Cesare had remained in Rome after the end of carnival, still resisting the pope’s demands that he prosecute the war on the Orsini. Finally, and only in response to Alexander’s mounting threats and imprecations, he had set off on April 6 to resume command of the siege at Ceri. En route, however, he was met by a Rome-bound messenger carrying news that Giulio Orsini had surrendered Ceri, his
rocca
having been broken to bits by Cesare’s artillery and all hope of rescue ended by a message from Louis XII urging him to give up. Louis, though unhappy about the Borgia attack on Ceri, had found himself obliged to abandon the city by the deteriorating position of his forces in Naples and his increasingly urgent need for Cesare’s army. Cesare hastened to work out a formal settlement with the now-helpless Giulio Orsini, and the agreement that followed was of course heavily in favor of the Borgias. Its central provision was a gift to the pope, the realization of a lifelong dream: Giulio agreed to renounce his family’s claim to its possessions nearest Rome. In return he accepted scattered estates in faraway places and safe passage for himself and his family to Niccolò Orsini’s base at Pitigliano. Alexander, still intent on the absolute elimination of the Orsini, cannot have been pleased when he learned of Cesare’s most important concession. He had promised to attack neither Pitigliano nor the only bastion of importance remaining to the Orsini within striking distance of Rome, the late Virginio’s great castle at Bracciano, now the lair of his sons. Cesare, however, was not being cowardly or foolishly generous. Pitigliano was all but untouchable because implicitly under
Venetian protection, and Louis of France had declared Bracciano to be under his umbrella—porous though that umbrella had often proved to be.
The war against the Orsini was thus over, and on terms that Cesare at least found altogether satisfactory. To the extent that Alexander was not as pleased, he too had his reasons. So long as Bracciano remained in Orsini hands, the clan would have a base from which to challenge papal authority in the region. And it was not certain that an attack on it could not have been successful. The straits in which King Louis found himself would have made him hesitate before deciding to take military action against the Borgias and would have limited his ability to bring sufficient force to bear had he overcome his hesitation. The situation was too complicated, the variables too numerous, to judge conclusively that Cesare was right and Alexander wrong or vice versa. Cesare, in any case, was having things his way.
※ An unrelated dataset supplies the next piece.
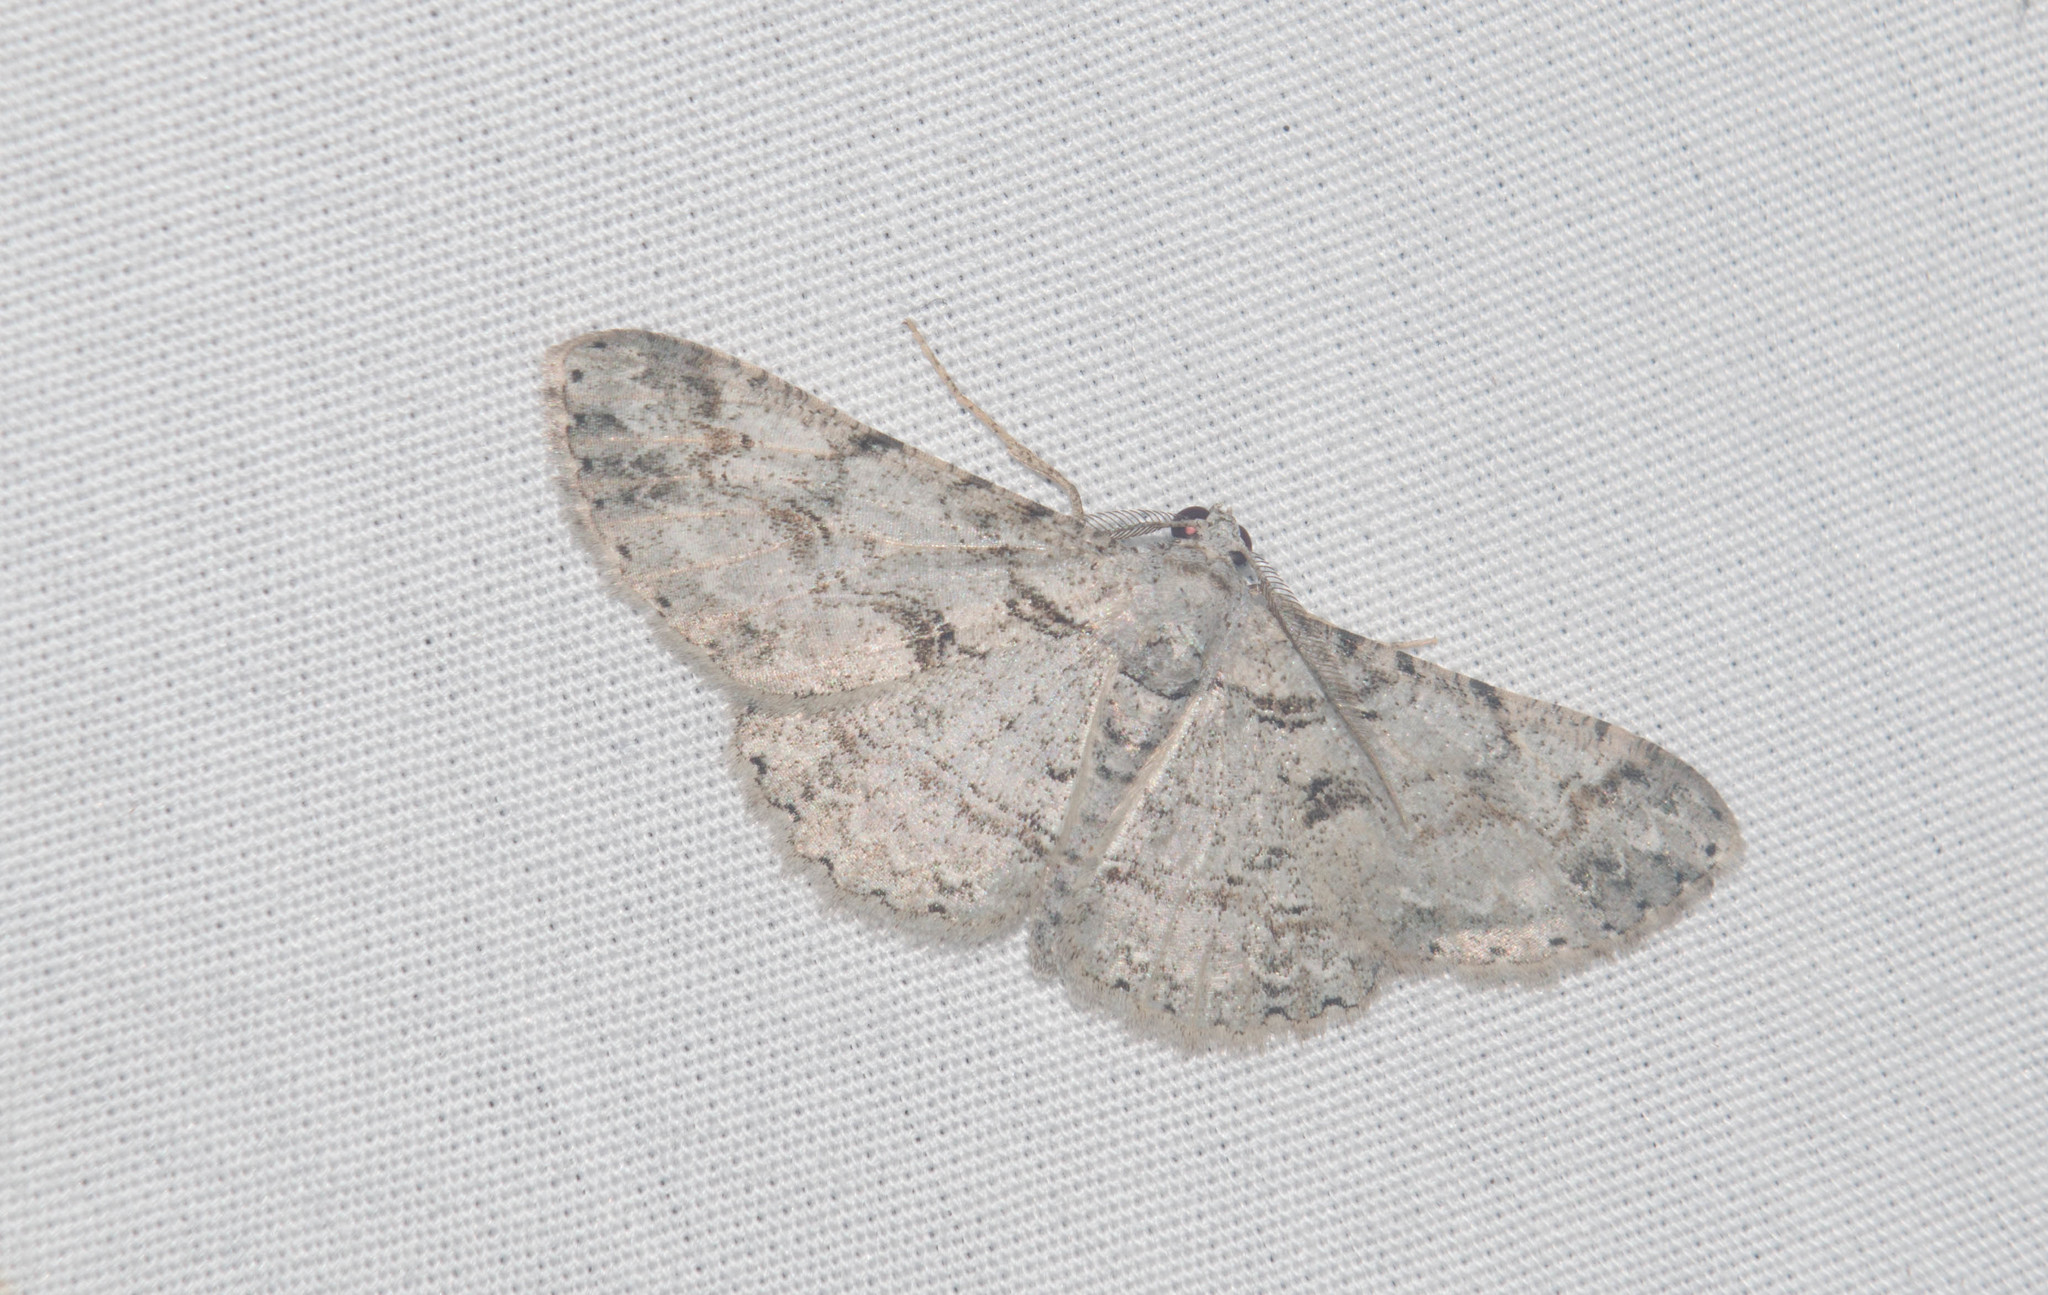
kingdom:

He was by this point convinced that he could never be his own man, that his conquests could never be secure, so long as he was dependent on either France or Spain. The chronic tension between him and the pope over where to position themselves in the Franco-Spanish rivalry simply underscored the seriousness of the problem. His solution was to cut himself off from Louis XII and the alliance that had been the cornerstone of Borgia policy since his first visit to the French court. This was an understandable move in light of Louis XII’s financial, military, and political difficulties and his growing skepticism about Borgia power. Its effects on the Vatican, however, proved to be morally corrosive. Alexander, hard-pressed to satisfy Cesare’s demands but unwilling to deny him and so risk the loss of what had already been gained at such great cost, created eighty new positions in the Curial bureaucracy and sold them at average price of 760 ducats per job. Two weeks later a respected veteran of the Sacred College, Pope Paul II’s nephew Cardinal Giovanni Michiel, died a prisoner in the Castel Sant’Angelo at the end of two days of violent vomiting. His personal fortune, believed to exceed 150,000 ducats, was seized for the papal treasury. As invariably happened in such cases, poisoning was rumored, and this is one instance in which the rumors cannot be dismissed out of hand.
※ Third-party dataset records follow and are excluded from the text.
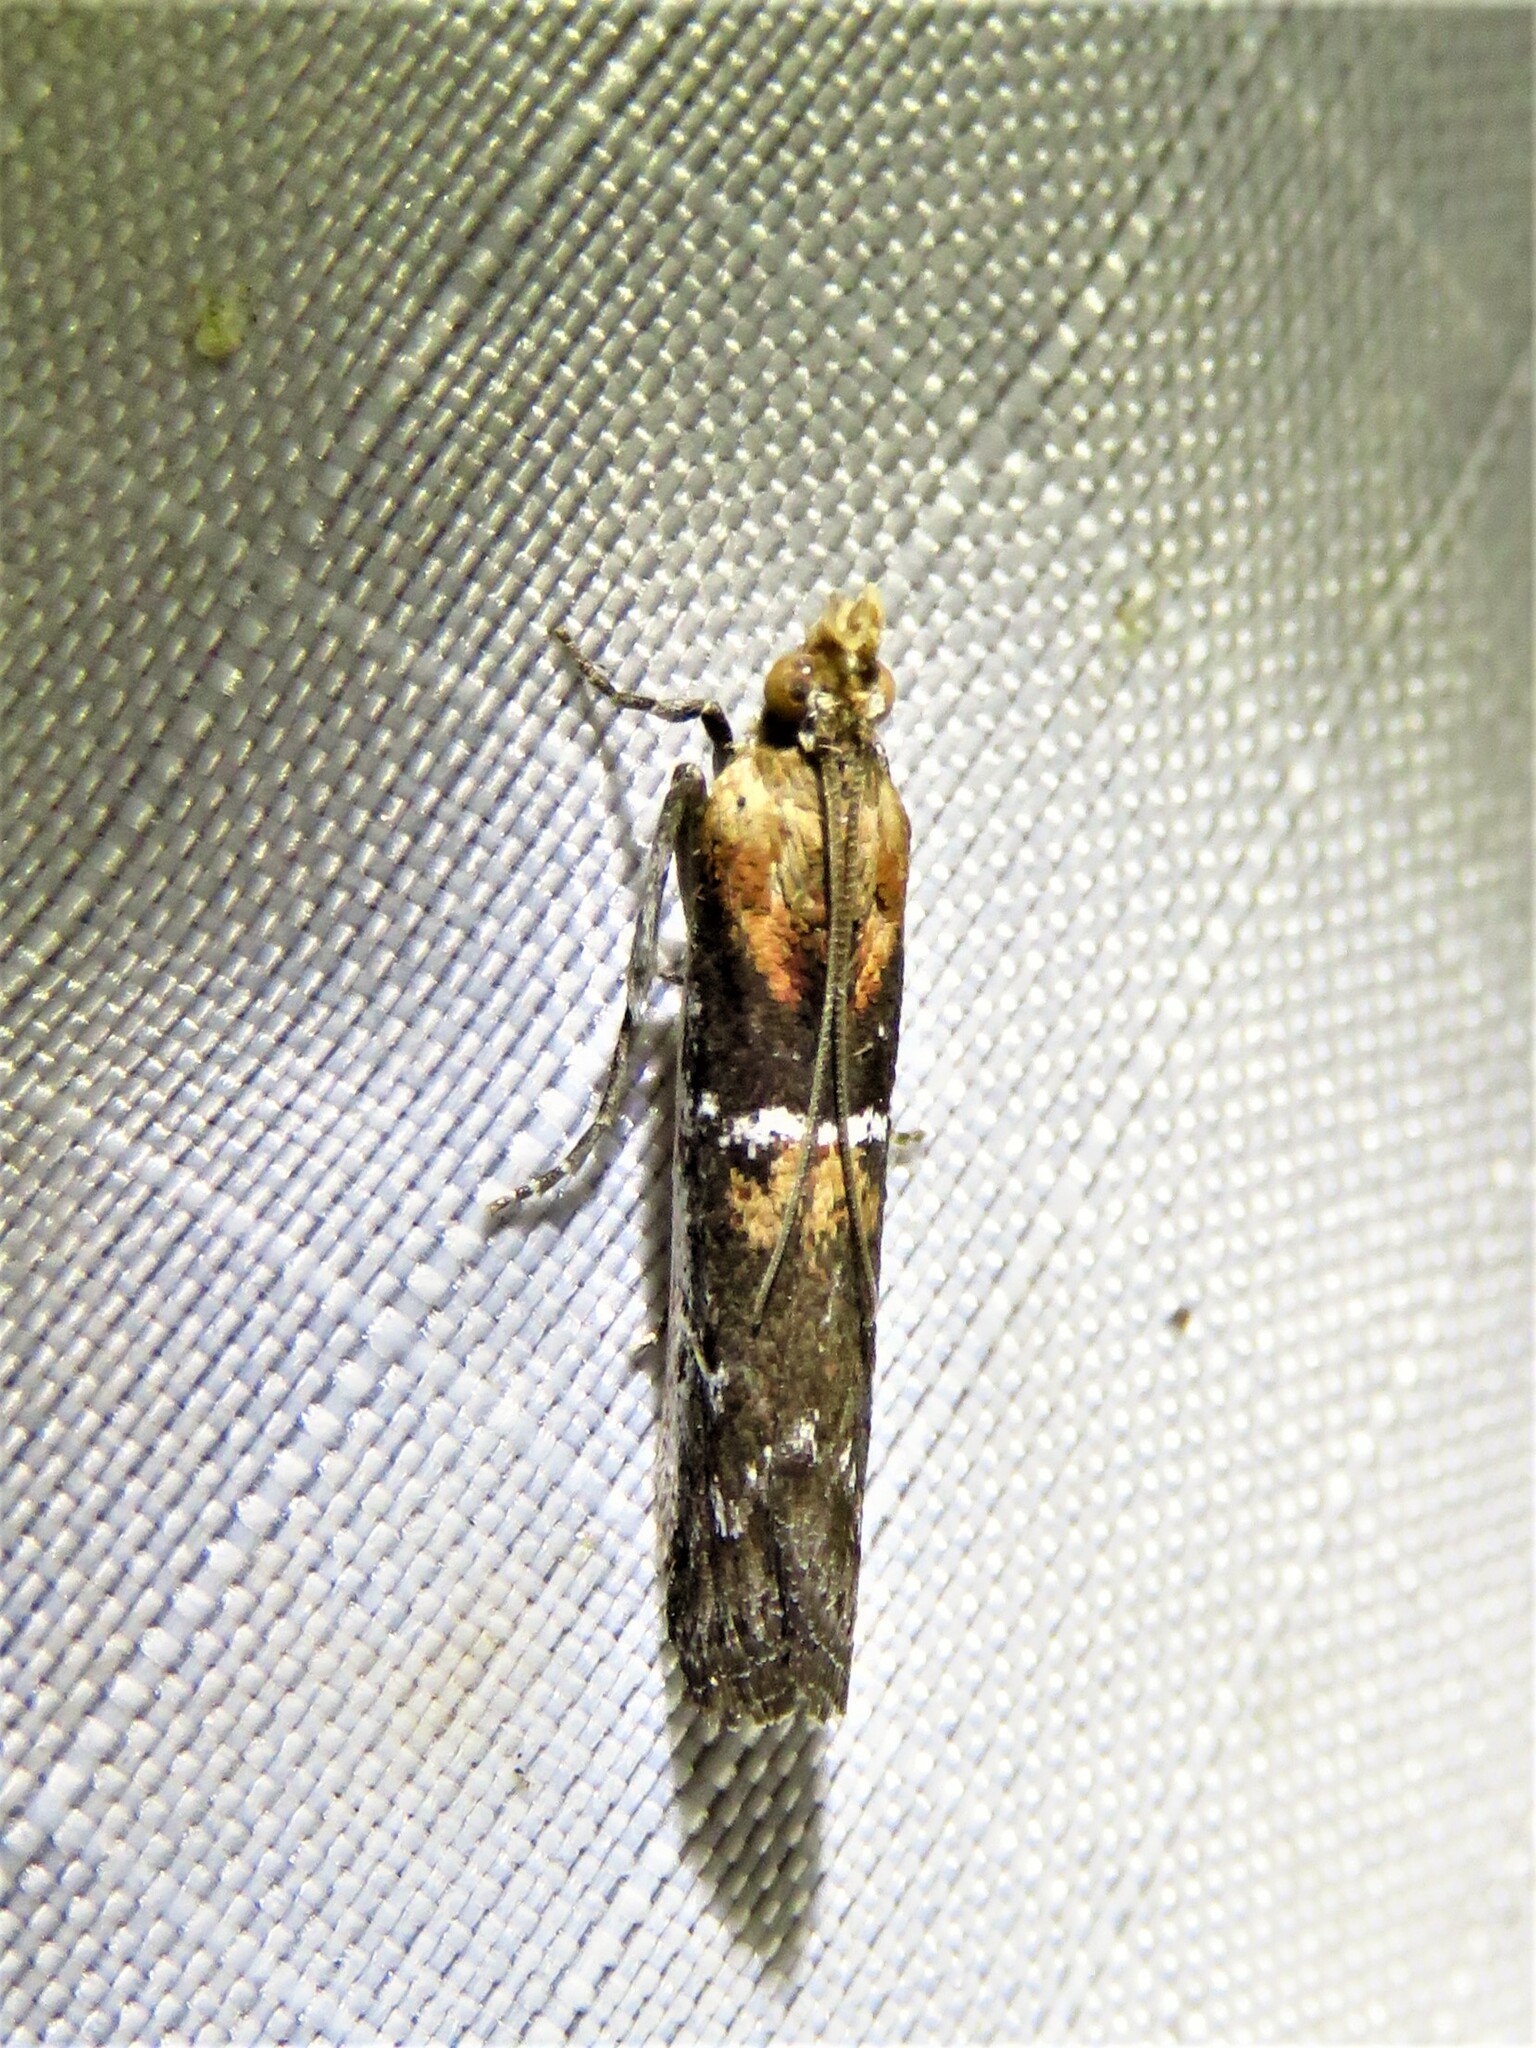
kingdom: Animalia
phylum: Arthropoda
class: Insecta
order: Lepidoptera
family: Pyralidae
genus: Honora
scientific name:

The faithful Michelotto Corella, the strangler of Senigallia, began using his new position as governor of Rome to extort money from the
population. Among his methods were accusing members of the city’s growing Spanish community of being “Marani”—Muslims pretending to be Christian—and forcing Jews to buy exemption from harassment. This last was a surprising departure for the pope, who up to this point had been a friend to Rome’s Jews, welcoming refugees from the Spanish Inquisition. It indicates the degree to which his better nature was shriveling under the pressure of Cesare’s ceaseless demands.